Joe O’Brien is a forty-three-year-old police officer from the Irish Catholic neighborhood of Charlestown, Massachusetts. A devoted husband, proud father of four children in their twenties, and respected officer, Joe begins experiencing bouts of disorganized thinking, uncharacteristic temper outbursts, and strange, involuntary movements. He initially attributes these episodes to the stress of his job, but as these symptoms worsen, he agrees to see a neurologist and is handed a diagnosis that will change his and his family’s lives forever: Huntington’s disease.
Huntington’s is a lethal neurodegenerative disease with no treatment and no cure, and each of Joe’s four children has a 50 percent chance of inheriting their father’s disease. While watching her potential future in her father’s escalating symptoms, twenty-one-year-old daughter Katie struggles with the questions this test imposes on her young adult life. As Joe’s symptoms worsen and he’s eventually stripped of his badge and more, Joe struggles to maintain hope and a sense of purpose, while Katie and her siblings must find the courage to either live a life “at risk” or learn their fate.
Praised for writing that “explores the resilience of the human spirit” (San Francisco Chronicle), Lisa Genova has once again delivered a novel as powerful and unforgettable as the human insights at its core.

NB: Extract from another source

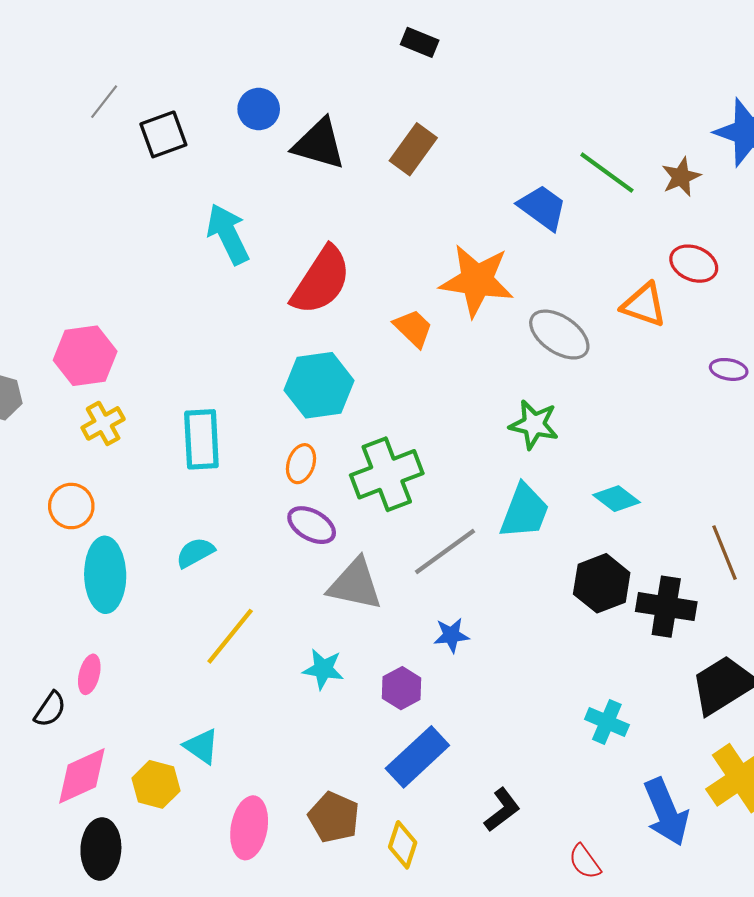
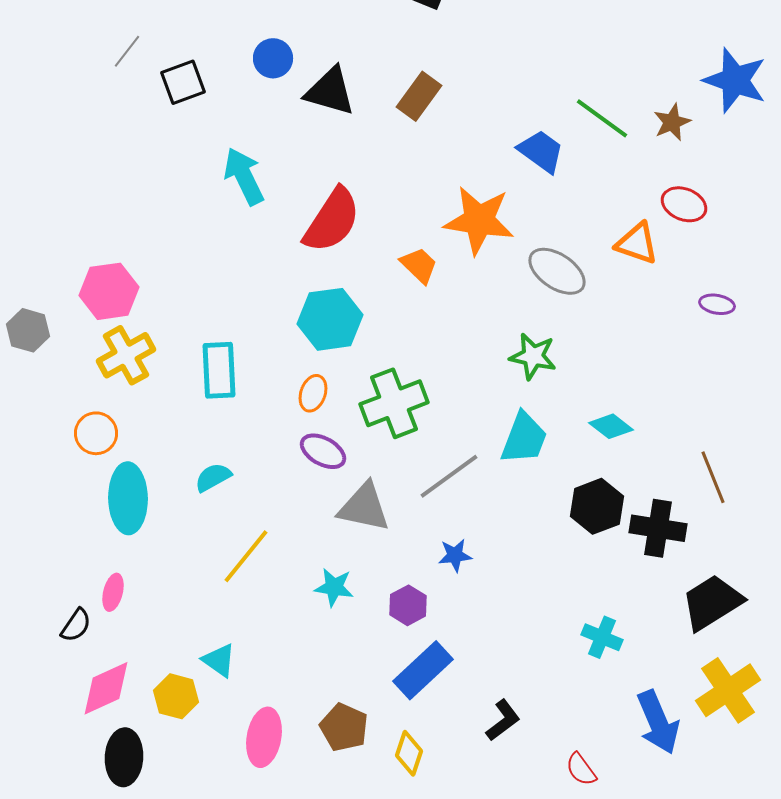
yellow cross: (103, 423) -> (126, 355), size x1.4

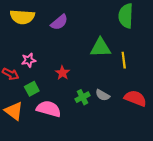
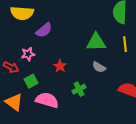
purple semicircle: (59, 22) -> (44, 30), moved
yellow line: (124, 60) -> (125, 44), moved
gray semicircle: (103, 95) -> (99, 67), moved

I have no idea where to start talking about this book. There’s so much happening and it literally goes so far beyond Huntington’s Disease. It’s about a family and life and something that just pops into their lap unexpectedly. A lot of things that pop into their lap unexpectedly, some big and some small. And all create a fork in the path that each must take by deciding how they will navigate to move forward. I discovered this book thanks to The Book Girls’ Guide In Case You Missed It (ICYMI) Reading Challenge: 2026 Edition and it left me feeling hopeful and broken and a little bit irritated. Let me tell you why.

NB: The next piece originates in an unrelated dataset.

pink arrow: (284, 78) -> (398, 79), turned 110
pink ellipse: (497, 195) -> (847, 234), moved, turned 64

I first came across Huntington’s Disease thanks to Thirteen on the TV show House all those years ago. It’s not a disease you hear a lot about in normal life unless you know someone with it. All that to say that everything I know about HD was learned from a fictional TV doctor more than 15 years ago. This book takes that ancient knowledge and deftly weaves in actual knowledge of the disease with the experiences of the O’Briens. I learned a lot without feeling like I was reading a textbook, it was seamless between knowledge and experience. The experience was the catalyst that made this book go from good to great. The weaving of the backstory of what Joe believed to be true only to determine was not truth to the speculation of the future story that each character has to decide how to move forward. Four children, four chances for them to test positive for the genetic lottery that is HD, four choices to be made for all the reasons you can, and sometimes don’t even think about to, imagine.

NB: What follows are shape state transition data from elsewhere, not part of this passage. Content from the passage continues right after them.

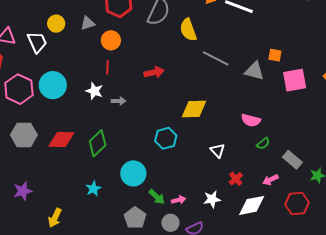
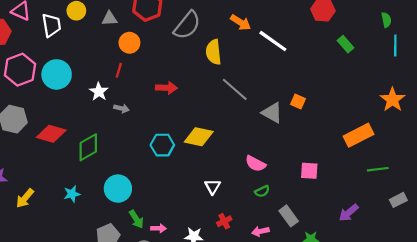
pink square: (295, 80) -> (309, 171), moved, size x0.7
cyan hexagon: (166, 138) -> (162, 145), moved
yellow arrow: (55, 218) -> (25, 198), moved

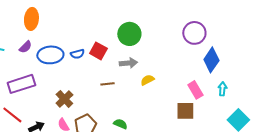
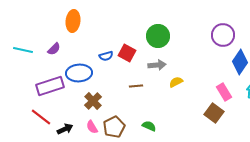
orange ellipse: (31, 19) -> (73, 21), moved
blue ellipse: (50, 55) -> (79, 73), moved
brown square: (185, 111) -> (214, 113), turned 36

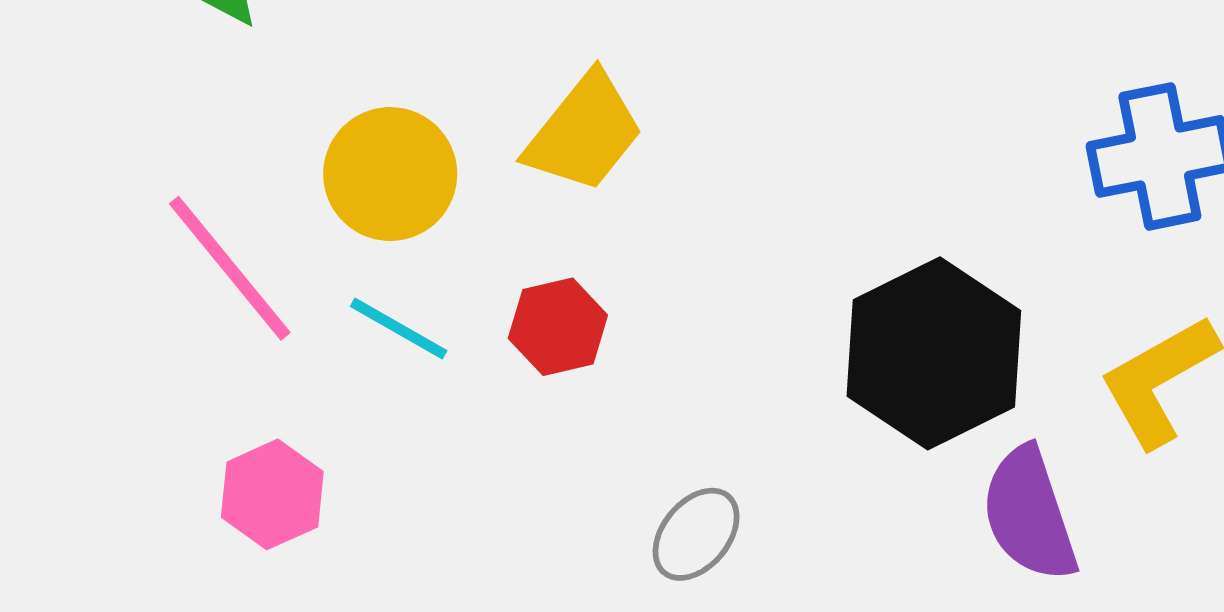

In some ways I felt like a voyeur while listening to this book. I know, sounds a little extreme but hear me out. We happen upon this family just before a diagnosis that is so devastating and emotionally charged. We are privy to how each and every family member deals with the bombshell that this means for all of them, Joe and his four children. And how that plays out to significant others in all the lives, especially Rosie as she contemplates the loss of her husband but also the potential of losing her children to this disease during her own lifetime. We are privy to all their what-ifs, their emotional spirals, and how they come to terms with the potential of all their futures. There’s a lot to unpack in this book and it’s all good. Not going to lie though, there were parts I felt too easy, parts I felt glossed over that I wanted more depth, and how dare the cliff hanger that was the ending. My need, want, to know more makes me feel voyeur. I didn’t have to be included in their story then I didn’t feel like I was given enough. I was so invested that I really want to see how this family truly does go forward from where the book left me. I feel like I know these people and I need (yes need) to know how it truly ends. Not the tragic known ending, but the holistic ending that brings this family full circle for me.